== YOUR ASSIGNMENT ==
Can you turn every line of the data below into a JSON list of strings, one string per line, with blank lines skipped and the pictures left out?

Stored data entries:

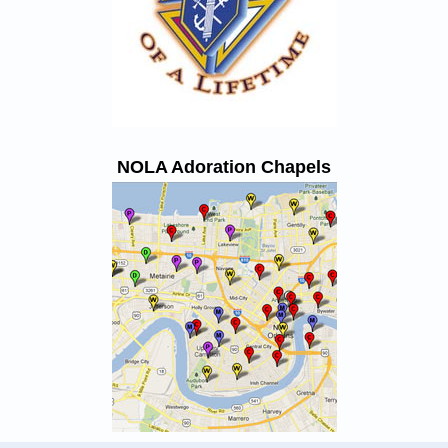
NOLA Adoration Chapels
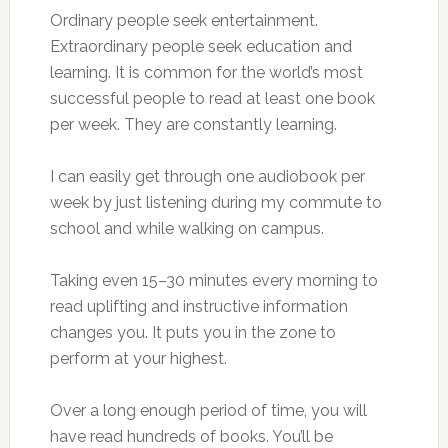
Ordinary people seek entertainment.
Extraordinary people seek education and
learning. It is common for the world’s most
successful people to read at least one book
per week. They are constantly learning.
I can easily get through one audiobook per
week by just listening during my commute to
school and while walking on campus.
Taking even 15–30 minutes every morning to
read uplifting and instructive information
changes you. It puts you in the zone to
perform at your highest.
Over a long enough period of time, you will
have read hundreds of books. You’ll be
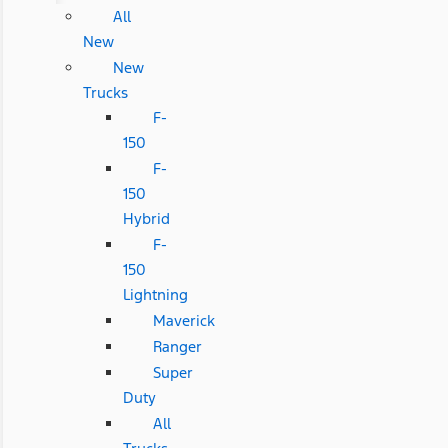
All
New
New
Trucks
F-
150
F-
150
Hybrid
F-
150
Lightning
Maverick
Ranger
Super
Duty
All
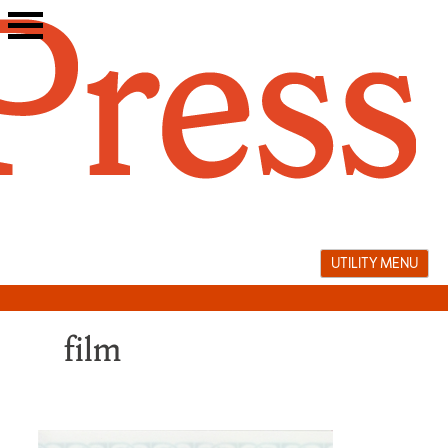
Skip
to
content
UTILITY MENU
film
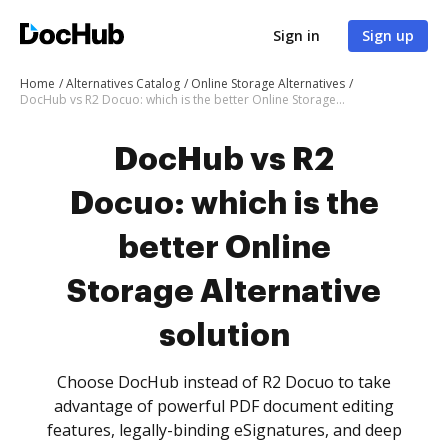
Sign in
Sign up
Home
Alternatives Catalog
Online Storage Alternatives
DocHub vs R2 Docuo: which is the better Online Storage Alternative solution
DocHub vs R2
Docuo: which is the
better Online
Storage Alternative
solution
Choose DocHub instead of R2 Docuo to take
advantage of powerful PDF document editing
features, legally-binding eSignatures, and deep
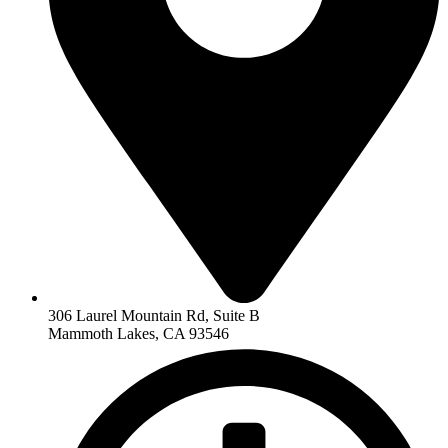
306 Laurel Mountain Rd, Suite B
Mammoth Lakes, CA 93546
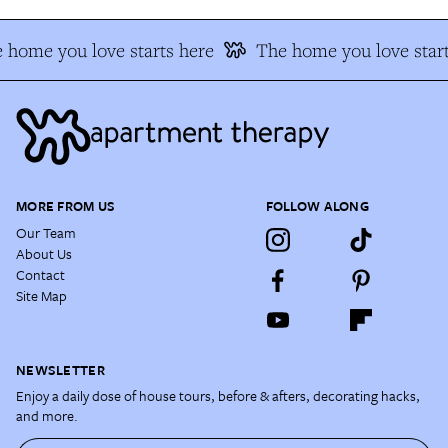
 home you love starts here
The home you love start
MORE FROM US
FOLLOW ALONG
Our Team
About Us
Contact
Site Map
NEWSLETTER
Enjoy a daily dose of house tours, before & afters, decorating hacks,
and more.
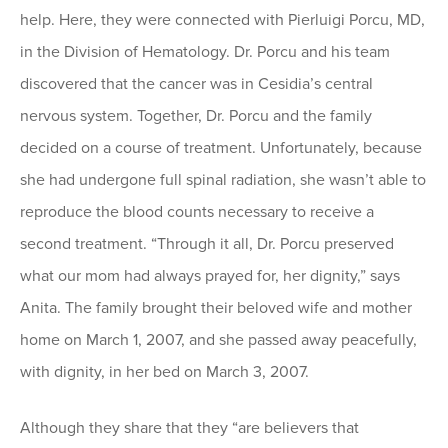
help. Here, they were connected with Pierluigi Porcu, MD,
in the Division of Hematology. Dr. Porcu and his team
discovered that the cancer was in Cesidia’s central
nervous system. Together, Dr. Porcu and the family
decided on a course of treatment. Unfortunately, because
she had undergone full spinal radiation, she wasn’t able to
reproduce the blood counts necessary to receive a
second treatment. “Through it all, Dr. Porcu preserved
what our mom had always prayed for, her dignity,” says
Anita. The family brought their beloved wife and mother
home on March 1, 2007, and she passed away peacefully,
with dignity, in her bed on March 3, 2007.
Although they share that they “are believers that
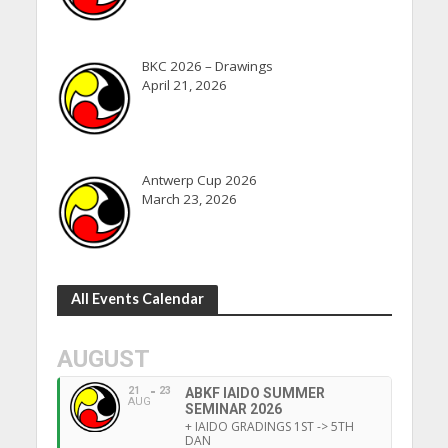
BKC 2026 – Drawings
April 21, 2026
Antwerp Cup 2026
March 23, 2026
All Events Calendar
AUGUST
21
23
ABKF IAIDO SUMMER
AUG
SEMINAR 2026
+ IAIDO GRADINGS 1ST -> 5TH
DAN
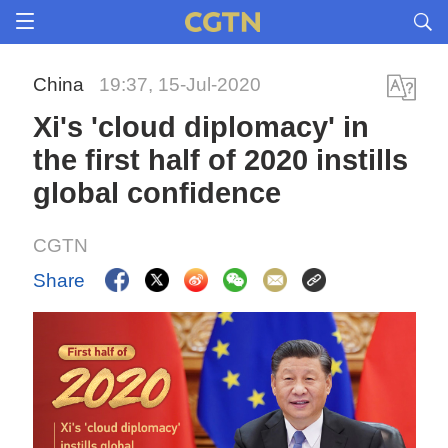
China
19:37, 15-Jul-2020
Xi's 'cloud diplomacy' in
the first half of 2020 instills
global confidence
CGTN
Share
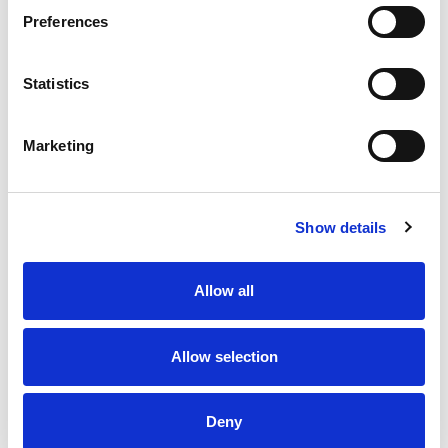
Preferences
Statistics
Marketing
Show details
Allow all
Allow selection
Deny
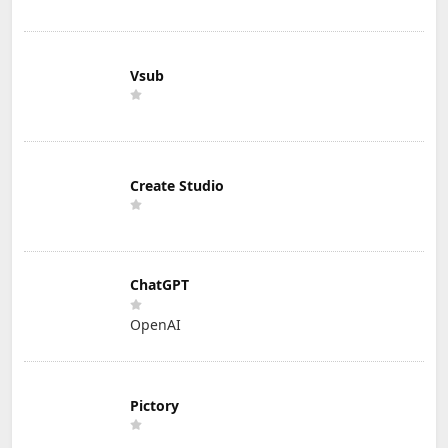
Vsub
Create Studio
ChatGPT
OpenAI
Pictory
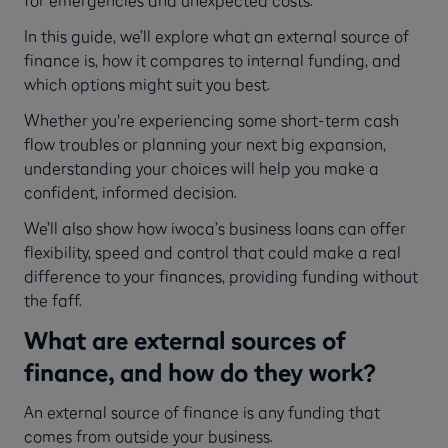
In this guide, we’ll explore what an external source of
finance is, how it compares to internal funding, and
which options might suit you best.
Whether you're experiencing some short-term cash
flow troubles or planning your next big expansion,
understanding your choices will help you make a
confident, informed decision.
We’ll also show how iwoca’s business loans can offer
flexibility, speed and control that could make a real
difference to your finances, providing funding without
the faff.
What are external sources of
finance, and how do they work?
An external source of finance is any funding that
comes from outside your business.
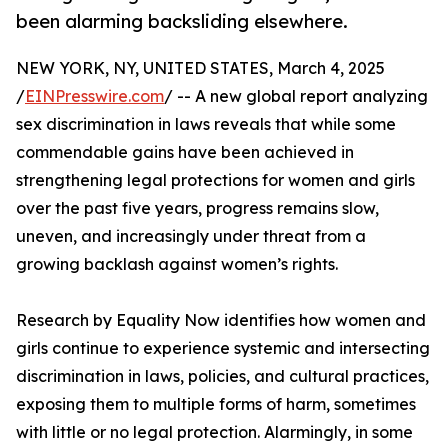
been alarming backsliding elsewhere.
NEW YORK, NY, UNITED STATES, March 4, 2025
/
EINPresswire.com
/ -- A new global report analyzing
sex discrimination in laws reveals that while some
commendable gains have been achieved in
strengthening legal protections for women and girls
over the past five years, progress remains slow,
uneven, and increasingly under threat from a
growing backlash against women’s rights.
Research by Equality Now identifies how women and
girls continue to experience systemic and intersecting
discrimination in laws, policies, and cultural practices,
exposing them to multiple forms of harm, sometimes
with little or no legal protection. Alarmingly, in some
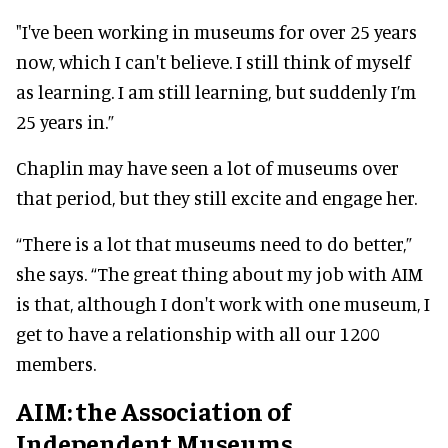
"I've been working in museums for over 25 years
now, which I can't believe. I still think of myself
as learning. I am still learning, but
suddenly
I’m
25 years in.”
Chaplin may have seen a lot of museums over
that period, but they still excite and engage her.
“There is a lot that museums need to do better,”
she says.
“The great thing about my job with AIM
is that, although I don't work with one museum, I
get to have a relationship with all our 1200
members
.
AIM: the Association of
Independent Museums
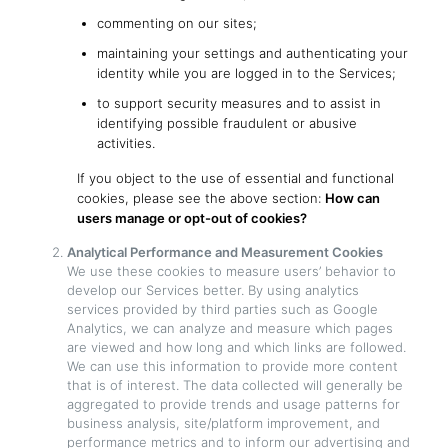
commenting on our sites;
maintaining your settings and authenticating your
identity while you are logged in to the Services;
to support security measures and to assist in
identifying possible fraudulent or abusive
activities.
If you object to the use of essential and functional
cookies, please see the above section:
How can
users manage or opt-out of cookies?
Analytical Performance and Measurement Cookies
We use these cookies to measure users’ behavior to
develop our Services better. By using analytics
services provided by third parties such as Google
Analytics, we can analyze and measure which pages
are viewed and how long and which links are followed.
We can use this information to provide more content
that is of interest. The data collected will generally be
aggregated to provide trends and usage patterns for
business analysis, site/platform improvement, and
performance metrics and to inform our advertising and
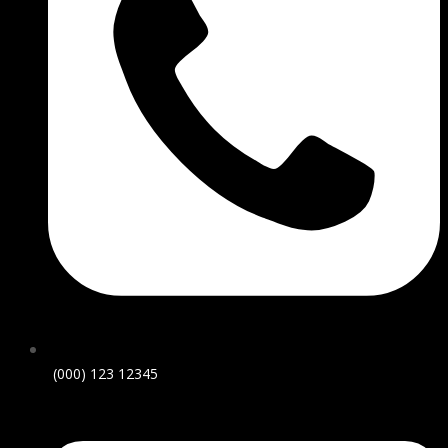
(000) 123 12345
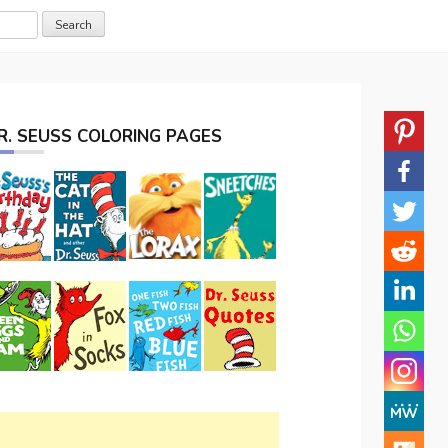
R. SEUSS COLORING PAGES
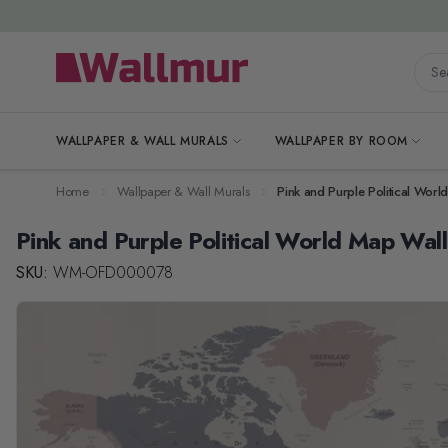
Skip to Content
Searc
WALLPAPER & WALL MURALS
WALLPAPER BY ROOM
Home
Wallpaper & Wall Murals
Pink and Purple Political Wor
Pink and Purple Political World Map Wal
SKU:
WM-OFD000078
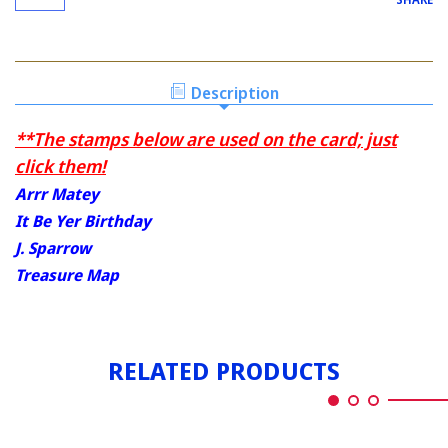
Description
**The stamps below are used on the card; just
click them!
Arrr Matey
It Be Yer Birthday
J. Sparrow
Treasure Map
RELATED PRODUCTS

== EXPECTED ANSWER ==
[
  "NOLA Adoration Chapels",
  "Ordinary people seek entertainment.",
  "Extraordinary people seek education and",
  "learning. It is common for the world’s most",
  "successful people to read at least one book",
  "per week. They are constantly learning.",
  "I can easily get through one audiobook per",
  "week by just listening during my commute to",
  "school and while walking on campus.",
  "Taking even 15–30 minutes every morning to",
  "read uplifting and instructive information",
  "changes you. It puts you in the zone to",
  "perform at your highest.",
  "Over a long enough period of time, you will",
  "have read hundreds of books. You’ll be",
  "All",
  "New",
  "New",
  "Trucks",
  "F-",
  "150",
  "F-",
  "150",
  "Hybrid",
  "F-",
  "150",
  "Lightning",
  "Maverick",
  "Ranger",
  "Super",
  "Duty",
  "All",
  "Skip",
  "to",
  "content",
  "UTILITY MENU",
  "film",
  "Sign in",
  "Sign up",
  "Home",
  "Alternatives Catalog",
  "Online Storage Alternatives",
  "DocHub vs R2 Docuo: which is the better Online Storage Alternative solution",
  "DocHub vs R2",
  "Docuo: which is the",
  "better Online",
  "Storage Alternative",
  "solution",
  "Choose DocHub instead of R2 Docuo to take",
  "advantage of powerful PDF document editing",
  "features, legally-binding eSignatures, and deep",
  "306 Laurel Mountain Rd, Suite B",
  "Mammoth Lakes, CA 93546",
  " home you love starts here",
  "The home you love start",
  "MORE FROM US",
  "FOLLOW ALONG",
  "Our Team",
  "About Us",
  "Contact",
  "Site Map",
  "NEWSLETTER",
  "Enjoy a daily dose of house tours, before & afters, decorating hacks,",
  "and more.",
  "help. Here, they were connected with Pierluigi Porcu, MD,",
  "in the Division of Hematology. Dr. Porcu and his team",
  "discovered that the cancer was in Cesidia’s central",
  "nervous system. Together, Dr. Porcu and the family",
  "decided on a course of treatment. Unfortunately, because",
  "she had undergone full spinal radiation, she wasn’t able to",
  "reproduce the blood counts necessary to receive a",
  "second treatment. “Through it all, Dr. Porcu preserved",
  "what our mom had always prayed for, her dignity,” says",
  "Anita. The family brought their beloved wife and mother",
  "home on March 1, 2007, and she passed away peacefully,",
  "with dignity, in her bed on March 3, 2007.",
  "Although they share that they “are believers that",
  "BKC 2026 – Drawings",
  "April 21, 2026",
  "Antwerp Cup 2026",
  "March 23, 2026",
  "All Events Calendar",
  "AUGUST",
  "21",
  "23",
  "ABKF IAIDO SUMMER",
  "AUG",
  "SEMINAR 2026",
  "+ IAIDO GRADINGS 1ST -> 5TH",
  "DAN",
  "China",
  "19:37, 15-Jul-2020",
  "Xi's 'cloud diplomacy' in",
  "the first half of 2020 instills",
  "global confidence",
  "CGTN",
  "Share",
  "Preferences",
  "Statistics",
  "Marketing",
  "Show details",
  "Allow all",
  "Allow selection",
  "Deny",
  "Vsub",
  "Create Studio",
  "ChatGPT",
  "OpenAI",
  "Pictory",
  "In this guide, we’ll explore what an external source of",
  "finance is, how it compares to internal funding, and",
  "which options might suit you best.",
  "Whether you're experiencing some short-term cash",
  "flow troubles or planning your next big expansion,",
  "understanding your choices will help you make a",
  "confident, informed decision.",
  "We’ll also show how iwoca’s business loans can offer",
  "flexibility, speed and control that could make a real",
  "difference to your finances, providing funding without",
  "the faff.",
  "What are external sources of",
  "finance, and how do they work?",
  "An external source of finance is any funding that",
  "comes from outside your business.",
  "been alarming backsliding elsewhere.",
  "NEW YORK, NY, UNITED STATES, March 4, 2025",
  "/",
  "EINPresswire.com",
  "/ -- A new global report analyzing",
  "sex discrimination in laws reveals that while some",
  "commendable gains have been achieved in",
  "strengthening legal protections for women and girls",
  "over the past five years, progress remains slow,",
  "uneven, and increasingly under threat from a",
  "growing backlash against women’s rights.",
  "Research by Equality Now identifies how women and",
  "girls continue to experience systemic and intersecting",
  "discrimination in laws, policies, and cultural practices,",
  "exposing them to multiple forms of harm, sometimes",
  "with little or no legal protection. Alarmingly, in some",
  "\"I've been working in museums for over 25 years",
  "now, which I can't believe. I still think of myself",
  "as learning. I am still learning, but",
  "suddenly",
  "I’m",
  "25 years in.”",
  "Chaplin may have seen a lot of museums over",
  "that period, but they still excite and engage her.",
  "“There is a lot that museums need to do better,”",
  "she says.",
  "“The great thing about my job with AIM",
  "is that, although I don't work with one museum, I",
  "get to have a relationship with all our 1200",
  "members",
  ".",
  "AIM: the Association of",
  "Independent Museums",
  "commenting on our sites;",
  "maintaining your settings and authenticating your",
  "identity while you are logged in to the Services;",
  "to support security measures and to assist in",
  "identifying possible fraudulent or abusive",
  "activities.",
  "If you object to the use of essential and functional",
  "cookies, please see the above section:",
  "How can",
  "users manage or opt-out of cookies?",
  "Analytical Performance and Measurement Cookies",
  "We use these cookies to measure users’ behavior to",
  "develop our Services better. By using analytics",
  "services provided by third parties such as Google",
  "Analytics, we can analyze and measure which pages",
  "are viewed and how long and which links are followed.",
  "We can use this information to provide more content",
  "that is of interest. The data collected will generally be",
  "aggregated to provide trends and usage patterns for",
  "business analysis, site/platform improvement, and",
  "performance metrics and to inform our advertising and",
  "(000) 123 12345",
  "R. SEUSS COLORING PAGES",
  "Skip to Content",
  "Searc",
  "WALLPAPER & WALL MURALS",
  "WALLPAPER BY ROOM",
  "Home",
  "Wallpaper & Wall Murals",
  "Pink and Purple Political Wor",
  "Pink and Purple Political World Map Wal",
  "SKU:",
  "WM-OFD000078",
  "Description",
  "**The stamps below are used on the card; just",
  "click them!",
  "Arrr Matey",
  "It Be Yer Birthday",
  "J. Sparrow",
  "Treasure Map",
  "RELATED PRODUCTS"
]